3 Experimental results

Unlike most state-of-the-art (SOTA) SR methods, our proposed method does not include a training step. As the first set of experiments to test our method, we use the Vid4 [4] and SPMCs-30 [34] benchmark datasets. Vid4 which is used by most publications contains four video sequences (City, Calendar, Foliage, and Walk) of slightly different sizes close to \(720\times 576\), each of which has at least 34 frames. SPMCs-30 contains 30 video sequences of dynamic scenes, each has 31 frames of size \(960\times 540\). Our proposed method is compared with SOTA SFSR and MFSR methods, including VSRnet [13], VESCPN [14], DBPN [15], RDN [16], RCAN [17], TOFlow [12], and TDAN [18] for 4X spatial upsampling, similar to [18]. Table 1 shows the quantitative comparison using PSNR (in dB) and SSIM [35] quality metrics. The results on SPMCs-30 are not reported for VSRnet [13] and VESCPN [14] since their source codes or reconstructed frames are not publicly available. The visual comparisons of different methods on Vid4 and SPMCs-30 datasets are shown in Figs. 3 and 4, respectively. Our proposed method demonstrates similar or better results than those SOTA methods.

Table 1 Quantitative comparison of our proposed method with SOTA methods in terms of PSNR (dB) and SSIM quality metrics
Fig. 3
figure 3

Comparison results of our proposed method with SOTA methods on the Vid4 dataset

Fig. 4
figure 4

Comparison results of our proposed method with SOTA methods on the SPMCs-30 dataset

Figure 5 provides quantitative comparisons between our proposed method and Bicubic. Figure 5a shows the PSNR variations of our proposed SR method versus Bicubic concerning variation in the standard deviation (\(\sigma \)) of Gaussian blur. The maximum PSNR values for both SR and Bicubic are obtained for \(\sigma \) in the range of \(\left[0.6, 1\right]\). In this range, SR shows an average PSNR difference of \(7.4 \mathrm{dB}\) compared to the Bicubic interpolation, which is an impressive improvement. A blur function with small support (\(\sigma \in \left[0.6, 1\right]\)) is effective in suppressing noise. However, as \(\sigma \) increases, the LR images become very blurry and SR becomes less effective as reflected in its PSNR values getting closer to Bicubic.

Fig. 5
figure 5

Variation of peak signal to noise ratio (PSNR) with respect to the variation of the following SR parameters: a Standard deviation (\(\sigma \)) of Gaussian blur; b Downsampling/upsampling ratio; c signal to noise ratio (SNR)

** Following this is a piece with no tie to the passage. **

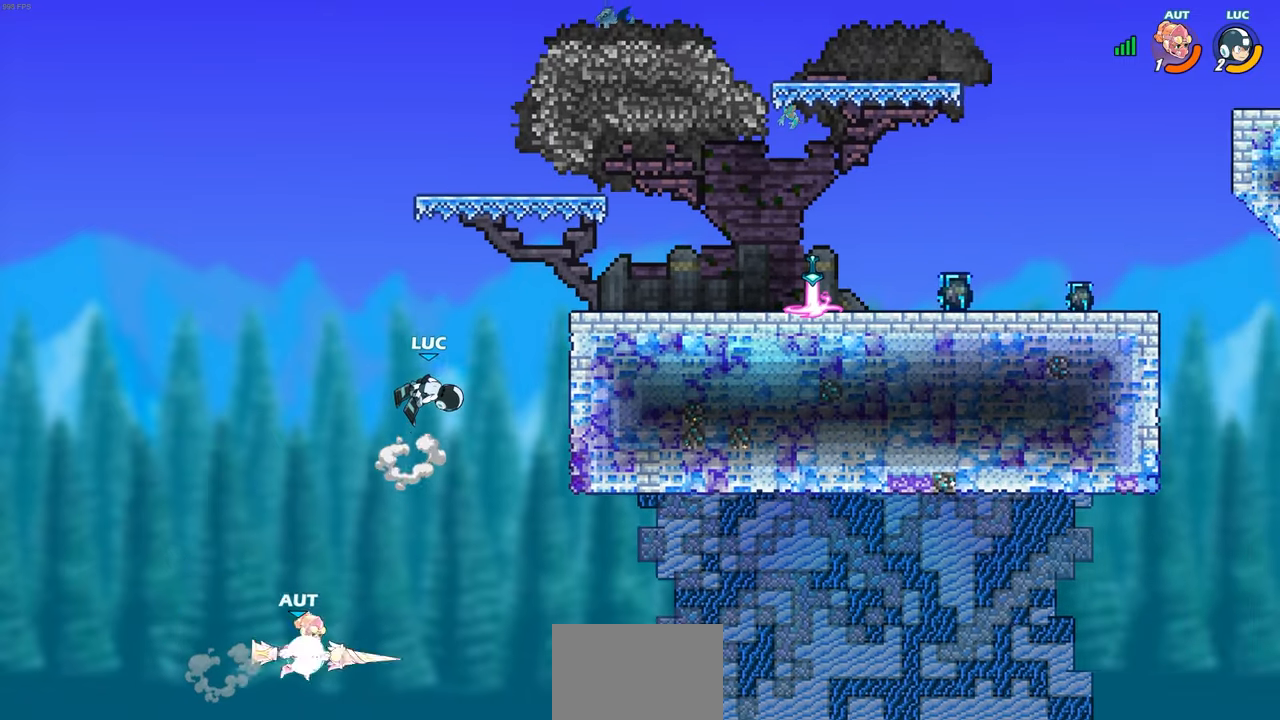
{"buttons": [], "left_stick": "up-left", "right_stick": "center", "events": [[433, "left_stick", "up-left"]]}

Figure 5b represents the variations in PSNR values of our SR method and Bicubic for different downsampling ratios. The increase in the downsampling ratio results in lower-resolution LR images, making it harder for SR to recover the missing details. Despite a considerable drop in PSNR for the downsampling of 4, our SR method has still provided \(4.4 \mathrm{dB}\) more improvement than Bicubic. Figure 5c also demonstrates the PSNR variation for different noise power or SNR values. For higher values of \(\sigma \) of noise, we increase the regularization parameter \(\lambda \) in (8) to increase the smoothness of the reconstructed frame. This figure shows that SR has a higher PSNR difference with Bicubic for higher SNR values.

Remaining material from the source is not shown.